6 girls still become Nirbhaya every day, says Swati Maliwal
DCW chairman writes to PM saying just 20 per cent of the Rs 4,000-crore Nirbhaya Fund has been used.
New Delhi: The Nirbhaya Fund set up to help women victims for their safety and security in 2012 seemed to have no takers. The fund, which was set up with Rs 1,000 crore has swelled up to Rs 4,000 crore, but reports indicate only 20 per cent of it has so far been utilised.
Raising the issue of the unutilised Nirbhaya Fund, the Delhi Commission for Women (DCW) on Thursday in a letter to the Prime Minister Narendra Modi maintained that
women and children have been caught in the raging turf war between the Centre and the Delhi government.

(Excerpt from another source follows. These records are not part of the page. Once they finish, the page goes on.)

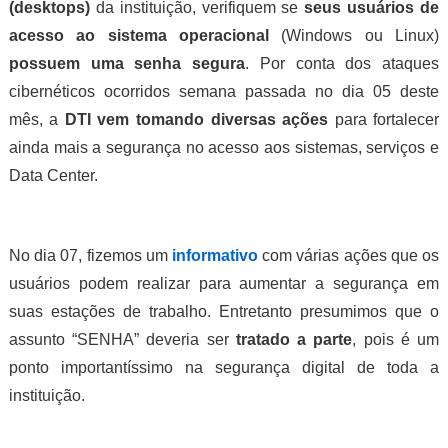
(desktops)
da instituição, verifiquem se
seus usuários de
acesso ao sistema operacional
(Windows ou Linux)
possuem uma senha segura
. Por conta dos ataques
cibernéticos ocorridos semana passada no dia 05 deste
mês, a
DTI vem tomando diversas ações
para fortalecer
ainda mais a segurança no acesso aos sistemas, serviços e
Data Center.
No dia 07, fizemos um
informativo
com várias ações que os
usuários podem realizar para aumentar a segurança em
suas estações de trabalho. Entretanto presumimos que o
assunto “SENHA” deveria ser
tratado a parte
, pois é um
ponto importantíssimo na segurança digital de toda a
instituição.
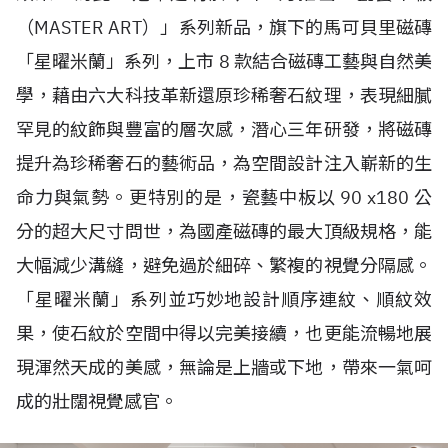
（MASTER ART）」系列新品，旗下的馬可貝里磁磚
「星曜米蘭」系列，上市 8 款結合磁磚工藝與自然美
學，藉由六大科技革新還原珍稀奢石紋理，表現細膩
罕見的紋飾與豐富的層次感，潛心三年研發，將磁磚
提升為珍稀奢石的藝術品，為空間設計注入嶄新的生
命力與氣勢。更特別的是，瓷藝中板以 90 x180 公
分的超大尺寸問世，為國產磁磚的最大頂級規格，能
大幅減少溝縫，避免過於細碎、繁複的視覺分隔感。
「星曜米蘭」系列並巧妙地設計順序連紋、順紋效
果，使石紋於空間中得以完美接續，也更能流暢地展
現渾然天成的美感，無論是上牆或下地，帶來一氣呵
成的壯闊視覺感官。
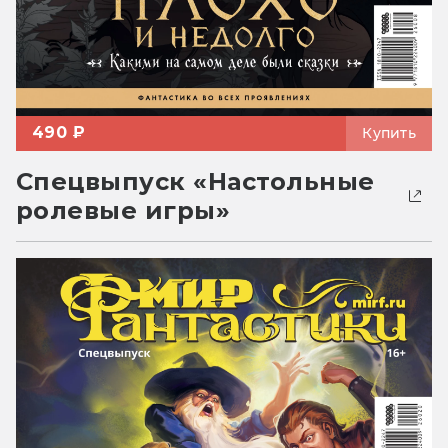
490 ₽
Купить
Спецвыпуск «Настольные
ролевые игры»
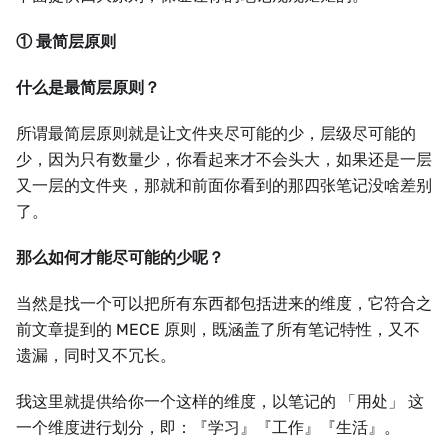
① 最简层原则
什么是最简层原则？
所谓最简层原则就是让文件夹尽可能的少，层级尽可能的
少，因为只有数量少，你看起来才不会头大，如果还是一层
又一层的文件夹，那就和前面你看到的那四张笔记没啥差别
了。
那么如何才能尽可能的少呢？
当然是找一个可以把所有东西都包括进来的维度，它符合之
前文章提到的 MECE 原则，既涵盖了所有笔记特性，又不
遗漏，同时又不冗长。
我这里就提供给你一个这样的维度，以笔记的 「用处」 这
一个维度进行划分，即：『学习』『工作』『生活』。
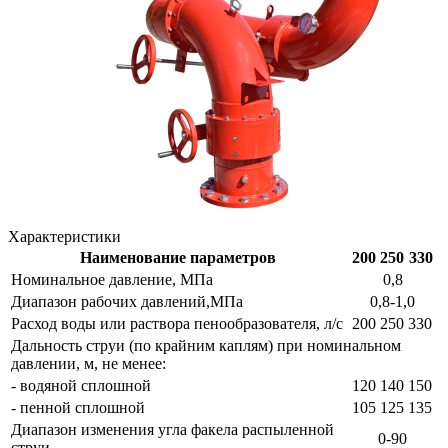
Характеристики
Наименование параметров
200
250
330
Номинальное давление, МПа
0,8
Диапазон рабочих давлений,МПа
0,8-1,0
Расход воды или раствора пенообразователя, л/с
200
250
330
Дальность струи (по крайним каплям) при номинальном
давлении, м, не менее:
- водяной сплошной
120
140
150
- пенной сплошной
105
125
135
Диапазон изменения угла факела распыленной
0-90
струи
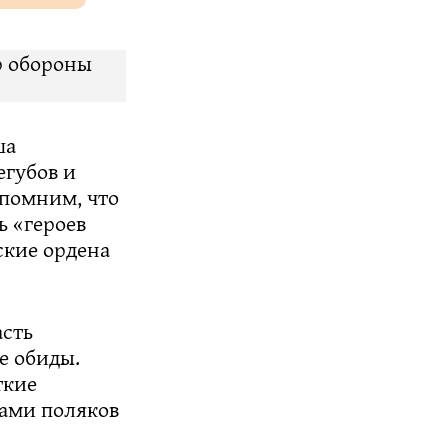
р обороны
ша
егубов и
апомним, что
ь «героев
ские ордена
асть
е обиды.
ткие
ами поляков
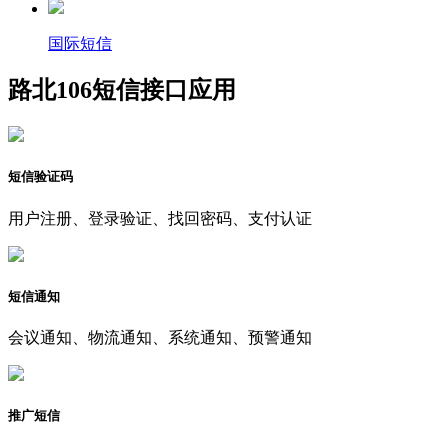
国际短信
路北106短信接口应用
短信验证码
用户注册、登录验证、找回密码、支付认证
短信通知
会议通知、物流通知、系统通知、预警通知
推广短信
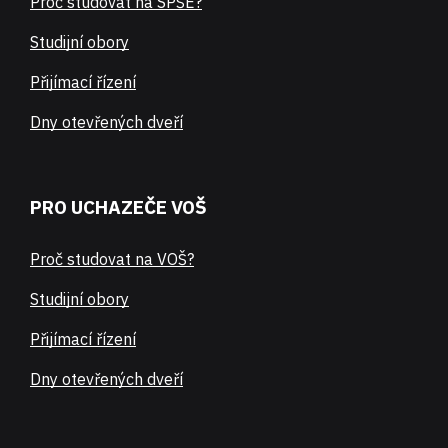
Proč studovat na SPŠE?
Studijní obory
Přijímací řízení
Dny otevřených dveří
PRO UCHAZEČE VOŠ
Proč studovat na VOŠ?
Studijní obory
Přijímací řízení
Dny otevřených dveří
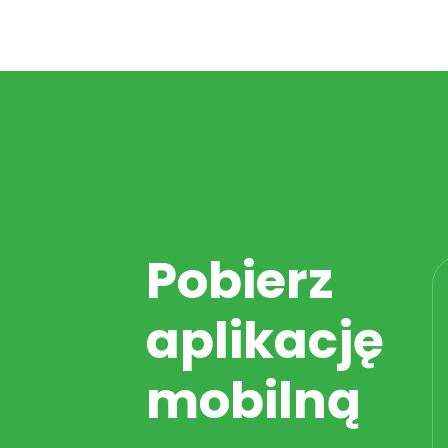
Pobierz
aplikację
mobilną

The DCW chairperson Swati Maliwal, in her letter to the Prime Minister stated: “Women and children are suffering because of the ongoing turf-war between the Centre and the Delhi government as nothing was being done for their safety and security.” The Nirbhaya fund was set up after the gruesome gangrape of a 23-year-old female physiotherapy intern in a moving bus.
Claiming that Delhi was “still being referred to as the rape capital of India”, the DCW chairperson pointed out that even after four years of the Nirbhaya incident, women and children in Delhi “are not safe”. There were “incidents of three-year-old girls getting raped.” She further said that in Delhi everyday at least “six girls become Nirbhaya”.
Ms Maliwal, who recently met the gangrape victim’s mother said that she was still awating justice. “Achcha huan meri beti mar gayi, nahi toh nyay na milne ke karan woh ghut ghut ke mar jaati,” her mother reportedly told the DCW chairperson.
Talking about the Nirbhaya Fund, she pointed out that a Special Task Force, which was set up in 2013 to oversee and allocate the fund “is virtually defunct”. The Special Task Force comprised a representative from the Centre, Delhi government and the Delhi Police. The letter reminded that the fund was supposed to have been used for digitisation of police records on crime against women, initiate a compensation scheme for the women victims, take measures to prevent human trafficking, install CCTV cameras, set up forensic labora-tories among others. The letter said that till date “nothing much has been done”.
In her letter to the Prime Minister, she claimed that the Delhi government’s assurance to install CCTV cameras in DTC buses have also not been fulfilled. The DCW chairperson urged the Prime Minister to use the fund to set up rehabilitation centres for acid attack victims and one stop centres.